The Food and Drug Administration (FDA) recently approved Xeomin to treat severe frown lines or “11’s” between the eyebrows. Xeomin was already FDA approved for other treatments and has been used by more than 84,000 people worldwide since 2005. Like other drugs in this category, Xeomin works by paralyzing wrinkles. It blocks the signals from the nerves to the muscles. As a result, the targeted muscle cannot contract, which is exactly the way Botox works.
Xeomin versus Botox and Dysport
Botox, Dysport and Xeomin have a lot in common, but they also have some important differences. Unlike its predecessors, Xeomin does not need to be refrigerated. What’s more, Xeomin is “naked.” There are no additives , which may lessen a patient’s likelihood of developing antibodies to Xeomin.
Other neuromodulators, such as Dysport, have been released to the market ,but some inconsistencies and other problems have kept them from ever catching on. Xeomin comes in the same dosing as Botox, so essentially a unit is still a unit. The difference is the cost per unit should be diminished.

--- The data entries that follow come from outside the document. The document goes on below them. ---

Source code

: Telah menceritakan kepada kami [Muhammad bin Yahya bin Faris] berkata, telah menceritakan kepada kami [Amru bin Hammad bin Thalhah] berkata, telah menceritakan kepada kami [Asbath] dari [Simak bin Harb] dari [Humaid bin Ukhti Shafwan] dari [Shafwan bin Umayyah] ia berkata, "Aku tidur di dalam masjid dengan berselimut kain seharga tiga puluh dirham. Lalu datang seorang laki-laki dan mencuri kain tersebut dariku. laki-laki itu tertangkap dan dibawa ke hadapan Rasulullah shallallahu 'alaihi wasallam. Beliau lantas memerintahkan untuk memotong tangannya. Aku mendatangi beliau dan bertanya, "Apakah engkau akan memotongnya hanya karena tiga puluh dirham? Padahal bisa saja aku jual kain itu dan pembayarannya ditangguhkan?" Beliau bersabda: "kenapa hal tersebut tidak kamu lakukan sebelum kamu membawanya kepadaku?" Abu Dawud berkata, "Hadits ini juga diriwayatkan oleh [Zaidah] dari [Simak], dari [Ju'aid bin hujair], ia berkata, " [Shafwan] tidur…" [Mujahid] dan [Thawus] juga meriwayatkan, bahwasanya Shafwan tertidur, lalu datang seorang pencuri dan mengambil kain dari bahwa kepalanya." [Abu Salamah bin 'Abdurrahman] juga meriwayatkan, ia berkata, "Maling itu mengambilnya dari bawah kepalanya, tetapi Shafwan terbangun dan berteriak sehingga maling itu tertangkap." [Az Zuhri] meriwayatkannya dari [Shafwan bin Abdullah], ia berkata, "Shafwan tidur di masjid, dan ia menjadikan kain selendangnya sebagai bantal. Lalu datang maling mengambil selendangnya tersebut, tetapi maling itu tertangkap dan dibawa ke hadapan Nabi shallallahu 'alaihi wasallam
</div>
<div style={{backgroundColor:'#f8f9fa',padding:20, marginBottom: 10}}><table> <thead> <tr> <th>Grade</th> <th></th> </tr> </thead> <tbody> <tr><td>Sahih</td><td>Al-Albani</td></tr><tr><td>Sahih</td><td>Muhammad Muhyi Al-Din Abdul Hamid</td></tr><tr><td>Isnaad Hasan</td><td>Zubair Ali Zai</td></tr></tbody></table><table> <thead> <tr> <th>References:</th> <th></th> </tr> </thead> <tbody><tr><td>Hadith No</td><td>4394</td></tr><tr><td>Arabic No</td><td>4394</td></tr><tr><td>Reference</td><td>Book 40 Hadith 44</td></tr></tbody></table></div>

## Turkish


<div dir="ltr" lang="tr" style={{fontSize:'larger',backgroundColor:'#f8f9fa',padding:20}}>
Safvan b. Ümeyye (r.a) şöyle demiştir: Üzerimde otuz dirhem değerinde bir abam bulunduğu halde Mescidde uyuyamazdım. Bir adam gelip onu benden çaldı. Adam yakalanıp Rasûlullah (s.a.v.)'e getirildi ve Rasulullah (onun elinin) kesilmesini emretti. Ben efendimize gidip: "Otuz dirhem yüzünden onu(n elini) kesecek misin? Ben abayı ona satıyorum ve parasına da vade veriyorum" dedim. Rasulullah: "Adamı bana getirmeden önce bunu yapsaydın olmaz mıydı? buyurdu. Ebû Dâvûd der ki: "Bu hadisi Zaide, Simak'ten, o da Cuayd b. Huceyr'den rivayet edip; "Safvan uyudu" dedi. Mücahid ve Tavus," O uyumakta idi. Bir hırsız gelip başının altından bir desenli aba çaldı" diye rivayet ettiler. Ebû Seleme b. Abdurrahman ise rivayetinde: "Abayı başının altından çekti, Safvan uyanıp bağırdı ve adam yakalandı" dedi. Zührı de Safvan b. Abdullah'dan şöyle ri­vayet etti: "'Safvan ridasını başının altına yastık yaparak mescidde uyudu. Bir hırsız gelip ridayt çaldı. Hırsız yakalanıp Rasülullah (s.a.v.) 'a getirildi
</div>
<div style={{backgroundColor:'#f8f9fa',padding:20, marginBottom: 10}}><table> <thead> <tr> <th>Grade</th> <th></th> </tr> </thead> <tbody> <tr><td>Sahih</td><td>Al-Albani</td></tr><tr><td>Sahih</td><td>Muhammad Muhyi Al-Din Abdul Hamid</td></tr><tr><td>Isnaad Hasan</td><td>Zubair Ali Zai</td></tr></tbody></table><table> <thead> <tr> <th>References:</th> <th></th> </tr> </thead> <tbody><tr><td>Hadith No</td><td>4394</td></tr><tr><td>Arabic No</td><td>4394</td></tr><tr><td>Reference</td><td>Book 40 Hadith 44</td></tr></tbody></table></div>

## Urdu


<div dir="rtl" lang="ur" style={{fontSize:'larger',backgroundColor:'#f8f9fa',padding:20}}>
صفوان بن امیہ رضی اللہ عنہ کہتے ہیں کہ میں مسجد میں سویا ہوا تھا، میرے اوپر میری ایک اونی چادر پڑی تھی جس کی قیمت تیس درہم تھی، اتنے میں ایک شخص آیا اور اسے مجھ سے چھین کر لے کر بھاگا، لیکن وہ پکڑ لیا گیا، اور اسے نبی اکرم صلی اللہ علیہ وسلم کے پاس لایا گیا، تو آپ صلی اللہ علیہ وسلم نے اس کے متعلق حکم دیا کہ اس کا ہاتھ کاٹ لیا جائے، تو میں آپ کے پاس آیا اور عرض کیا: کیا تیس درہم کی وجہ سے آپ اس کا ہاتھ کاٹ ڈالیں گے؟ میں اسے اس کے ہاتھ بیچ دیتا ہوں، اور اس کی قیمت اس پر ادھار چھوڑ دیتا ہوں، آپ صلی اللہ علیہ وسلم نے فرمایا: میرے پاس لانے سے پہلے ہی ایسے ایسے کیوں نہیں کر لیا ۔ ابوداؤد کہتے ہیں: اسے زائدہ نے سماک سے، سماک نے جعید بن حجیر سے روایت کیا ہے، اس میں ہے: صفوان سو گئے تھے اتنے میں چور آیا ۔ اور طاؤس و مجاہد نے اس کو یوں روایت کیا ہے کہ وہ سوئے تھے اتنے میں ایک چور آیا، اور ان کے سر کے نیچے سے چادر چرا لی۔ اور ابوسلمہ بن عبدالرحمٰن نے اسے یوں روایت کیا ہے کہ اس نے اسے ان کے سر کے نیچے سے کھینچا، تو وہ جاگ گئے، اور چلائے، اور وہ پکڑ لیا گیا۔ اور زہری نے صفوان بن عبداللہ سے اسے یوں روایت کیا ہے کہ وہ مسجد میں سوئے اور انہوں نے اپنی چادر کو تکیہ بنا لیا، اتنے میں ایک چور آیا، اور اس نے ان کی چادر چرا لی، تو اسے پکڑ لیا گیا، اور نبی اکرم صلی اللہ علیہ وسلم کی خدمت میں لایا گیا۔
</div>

Xeomin is said to be more like Botox than Dysport. It takes about one week for the full effects of Xeomin injections to be realized, and once this occurs the results last from three to six months. Dysport, Xeomin and Botox should not be used interchangeably. They should also only be administered by skilled injectors such as dermatologists or board-certified facial plastic surgeons in sterile environments such as medi-spas or doctor’s offices.
How does XEOMIN work?
XEOMIN is injected into muscles to decrease their activity. XEOMIN blocks the release of a chemical messenger—acetylcholine—that conveys the signal from nerve terminals and causes muscle fibers to contract. Not all terminals are affected by botulinum toxin, so the muscles can still contract, just less forcefully. This allows the muscles to contract more normally.
Are all botulinum toxin products the same?”
Not all botulinum toxin products are the same. This is reflected in the unique names for each product. The dose of XEOMIN may be different from other botulinum toxin products.
“How is XEOMIN made?”
In nature, C. botulinum produces the toxin in association with accessory proteins (toxin complex). Merz takes the toxin complex and employs a proprietary manufacturing process that isolates the therapeutic component and removes the accessory proteins to produce XEOMIN.